The task
Nothing but the lines from the one containing "photomicrograph demonstrates immunohistochemistry" through the one containing "is of embryonal", both included, should be given again, each exactly as written below.

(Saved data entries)
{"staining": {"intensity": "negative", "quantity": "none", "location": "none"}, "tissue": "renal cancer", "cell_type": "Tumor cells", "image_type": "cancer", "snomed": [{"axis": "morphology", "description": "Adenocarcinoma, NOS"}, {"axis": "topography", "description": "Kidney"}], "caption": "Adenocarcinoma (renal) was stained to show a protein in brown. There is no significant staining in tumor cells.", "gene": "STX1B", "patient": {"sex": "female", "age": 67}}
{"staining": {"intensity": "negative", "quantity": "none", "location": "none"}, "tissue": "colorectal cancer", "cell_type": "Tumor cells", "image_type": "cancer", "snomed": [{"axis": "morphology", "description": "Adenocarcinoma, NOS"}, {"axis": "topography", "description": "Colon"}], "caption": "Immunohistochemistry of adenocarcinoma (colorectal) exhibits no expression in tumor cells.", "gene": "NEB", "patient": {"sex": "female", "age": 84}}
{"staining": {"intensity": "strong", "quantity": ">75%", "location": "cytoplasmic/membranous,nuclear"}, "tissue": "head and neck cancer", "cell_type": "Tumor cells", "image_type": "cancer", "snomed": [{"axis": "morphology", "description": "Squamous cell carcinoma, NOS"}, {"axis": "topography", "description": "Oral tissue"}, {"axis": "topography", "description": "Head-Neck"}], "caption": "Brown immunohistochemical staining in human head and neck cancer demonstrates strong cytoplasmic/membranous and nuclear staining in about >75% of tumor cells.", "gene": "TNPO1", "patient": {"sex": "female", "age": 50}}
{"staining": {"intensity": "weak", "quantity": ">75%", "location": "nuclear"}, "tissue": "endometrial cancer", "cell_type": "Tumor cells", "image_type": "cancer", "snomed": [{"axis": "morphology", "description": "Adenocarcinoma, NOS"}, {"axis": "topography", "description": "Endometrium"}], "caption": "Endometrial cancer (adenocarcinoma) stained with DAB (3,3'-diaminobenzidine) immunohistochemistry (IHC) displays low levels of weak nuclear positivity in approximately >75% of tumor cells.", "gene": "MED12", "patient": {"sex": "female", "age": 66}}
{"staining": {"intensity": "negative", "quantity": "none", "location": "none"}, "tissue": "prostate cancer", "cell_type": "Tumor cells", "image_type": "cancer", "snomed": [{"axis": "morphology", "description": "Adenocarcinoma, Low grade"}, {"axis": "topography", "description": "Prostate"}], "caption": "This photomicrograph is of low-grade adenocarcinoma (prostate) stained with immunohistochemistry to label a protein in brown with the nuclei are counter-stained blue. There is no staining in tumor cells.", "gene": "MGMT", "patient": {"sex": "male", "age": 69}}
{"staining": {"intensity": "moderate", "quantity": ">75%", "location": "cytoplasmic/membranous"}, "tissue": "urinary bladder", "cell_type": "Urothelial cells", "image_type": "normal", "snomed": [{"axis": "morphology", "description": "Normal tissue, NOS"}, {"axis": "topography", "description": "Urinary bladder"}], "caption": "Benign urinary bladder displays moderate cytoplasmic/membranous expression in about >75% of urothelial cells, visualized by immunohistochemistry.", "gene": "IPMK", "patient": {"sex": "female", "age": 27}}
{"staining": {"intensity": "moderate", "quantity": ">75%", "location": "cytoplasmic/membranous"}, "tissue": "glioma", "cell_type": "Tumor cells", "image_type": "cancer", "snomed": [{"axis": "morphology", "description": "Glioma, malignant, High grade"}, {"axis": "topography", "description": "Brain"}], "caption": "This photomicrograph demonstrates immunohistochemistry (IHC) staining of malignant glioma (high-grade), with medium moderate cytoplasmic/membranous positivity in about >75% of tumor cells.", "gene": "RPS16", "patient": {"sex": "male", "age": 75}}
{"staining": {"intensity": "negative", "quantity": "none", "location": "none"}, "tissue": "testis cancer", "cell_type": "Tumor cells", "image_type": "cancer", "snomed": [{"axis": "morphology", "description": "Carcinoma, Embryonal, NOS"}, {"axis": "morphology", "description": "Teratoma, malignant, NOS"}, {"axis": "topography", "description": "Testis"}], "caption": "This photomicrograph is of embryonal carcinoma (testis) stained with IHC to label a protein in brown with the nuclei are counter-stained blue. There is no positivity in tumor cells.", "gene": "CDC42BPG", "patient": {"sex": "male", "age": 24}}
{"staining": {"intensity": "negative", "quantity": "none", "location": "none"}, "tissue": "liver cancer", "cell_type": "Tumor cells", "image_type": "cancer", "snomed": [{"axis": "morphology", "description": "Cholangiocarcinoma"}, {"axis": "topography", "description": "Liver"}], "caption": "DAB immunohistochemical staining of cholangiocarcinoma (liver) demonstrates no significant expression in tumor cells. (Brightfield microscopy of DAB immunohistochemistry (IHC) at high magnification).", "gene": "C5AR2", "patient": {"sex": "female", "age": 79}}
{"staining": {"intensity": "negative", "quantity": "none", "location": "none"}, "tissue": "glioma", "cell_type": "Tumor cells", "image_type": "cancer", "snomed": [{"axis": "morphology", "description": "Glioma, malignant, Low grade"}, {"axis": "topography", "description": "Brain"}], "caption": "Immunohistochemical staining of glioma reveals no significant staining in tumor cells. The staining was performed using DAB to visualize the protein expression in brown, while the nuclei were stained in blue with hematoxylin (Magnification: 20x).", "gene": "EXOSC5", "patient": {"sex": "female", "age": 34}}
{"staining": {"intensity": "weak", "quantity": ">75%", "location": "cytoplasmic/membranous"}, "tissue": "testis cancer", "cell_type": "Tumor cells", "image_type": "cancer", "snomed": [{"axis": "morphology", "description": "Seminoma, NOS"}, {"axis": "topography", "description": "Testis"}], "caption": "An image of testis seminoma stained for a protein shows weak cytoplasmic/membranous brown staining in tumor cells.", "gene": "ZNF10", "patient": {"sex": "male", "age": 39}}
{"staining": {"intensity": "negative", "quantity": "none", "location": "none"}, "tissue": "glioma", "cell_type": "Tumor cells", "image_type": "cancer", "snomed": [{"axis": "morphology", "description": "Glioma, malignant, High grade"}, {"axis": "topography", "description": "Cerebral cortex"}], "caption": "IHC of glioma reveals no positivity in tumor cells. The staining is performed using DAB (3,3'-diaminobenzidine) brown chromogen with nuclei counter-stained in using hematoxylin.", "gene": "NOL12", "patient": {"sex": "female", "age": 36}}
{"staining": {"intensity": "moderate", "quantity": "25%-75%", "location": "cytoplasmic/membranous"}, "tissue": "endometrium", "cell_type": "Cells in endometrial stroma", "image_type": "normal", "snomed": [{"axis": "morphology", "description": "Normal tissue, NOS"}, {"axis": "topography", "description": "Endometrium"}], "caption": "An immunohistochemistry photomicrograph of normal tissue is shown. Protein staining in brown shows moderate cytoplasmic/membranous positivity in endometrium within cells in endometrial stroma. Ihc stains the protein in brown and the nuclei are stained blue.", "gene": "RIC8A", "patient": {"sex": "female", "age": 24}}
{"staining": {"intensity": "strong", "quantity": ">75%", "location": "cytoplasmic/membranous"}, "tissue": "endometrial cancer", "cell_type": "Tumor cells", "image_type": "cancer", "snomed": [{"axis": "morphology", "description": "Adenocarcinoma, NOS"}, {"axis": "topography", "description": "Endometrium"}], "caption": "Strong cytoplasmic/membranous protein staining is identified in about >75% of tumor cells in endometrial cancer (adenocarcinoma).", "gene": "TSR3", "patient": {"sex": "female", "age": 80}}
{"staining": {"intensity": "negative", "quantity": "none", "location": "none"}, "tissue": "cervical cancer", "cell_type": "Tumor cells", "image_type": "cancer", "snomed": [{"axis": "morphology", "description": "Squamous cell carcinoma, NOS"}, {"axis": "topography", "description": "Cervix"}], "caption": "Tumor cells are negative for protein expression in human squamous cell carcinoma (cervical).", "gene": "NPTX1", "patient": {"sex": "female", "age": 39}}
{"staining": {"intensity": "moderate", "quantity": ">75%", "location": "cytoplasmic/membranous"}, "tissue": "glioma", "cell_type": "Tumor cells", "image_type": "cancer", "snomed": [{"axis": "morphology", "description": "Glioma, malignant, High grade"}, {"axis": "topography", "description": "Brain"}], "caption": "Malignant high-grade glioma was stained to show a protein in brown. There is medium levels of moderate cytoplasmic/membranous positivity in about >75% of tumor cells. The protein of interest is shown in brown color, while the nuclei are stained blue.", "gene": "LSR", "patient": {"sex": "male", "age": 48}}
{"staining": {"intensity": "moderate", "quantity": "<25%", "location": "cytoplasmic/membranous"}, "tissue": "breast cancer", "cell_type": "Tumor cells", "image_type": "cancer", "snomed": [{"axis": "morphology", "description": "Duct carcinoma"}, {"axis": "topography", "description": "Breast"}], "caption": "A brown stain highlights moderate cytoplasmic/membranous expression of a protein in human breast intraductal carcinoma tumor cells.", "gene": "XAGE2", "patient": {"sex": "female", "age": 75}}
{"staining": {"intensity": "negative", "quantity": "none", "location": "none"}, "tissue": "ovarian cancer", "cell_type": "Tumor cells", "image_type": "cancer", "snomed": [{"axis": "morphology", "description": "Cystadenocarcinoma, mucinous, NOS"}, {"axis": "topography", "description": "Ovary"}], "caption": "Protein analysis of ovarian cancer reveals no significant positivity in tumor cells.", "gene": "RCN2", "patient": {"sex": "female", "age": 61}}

Task result
{"staining": {"intensity": "moderate", "quantity": ">75%", "location": "cytoplasmic/membranous"}, "tissue": "glioma", "cell_type": "Tumor cells", "image_type": "cancer", "snomed": [{"axis": "morphology", "description": "Glioma, malignant, High grade"}, {"axis": "topography", "description": "Brain"}], "caption": "This photomicrograph demonstrates immunohistochemistry (IHC) staining of malignant glioma (high-grade), with medium moderate cytoplasmic/membranous positivity in about >75% of tumor cells.", "gene": "RPS16", "patient": {"sex": "male", "age": 75}}
{"staining": {"intensity": "negative", "quantity": "none", "location": "none"}, "tissue": "testis cancer", "cell_type": "Tumor cells", "image_type": "cancer", "snomed": [{"axis": "morphology", "description": "Carcinoma, Embryonal, NOS"}, {"axis": "morphology", "description": "Teratoma, malignant, NOS"}, {"axis": "topography", "description": "Testis"}], "caption": "This photomicrograph is of embryonal carcinoma (testis) stained with IHC to label a protein in brown with the nuclei are counter-stained blue. There is no positivity in tumor cells.", "gene": "CDC42BPG", "patient": {"sex": "male", "age": 24}}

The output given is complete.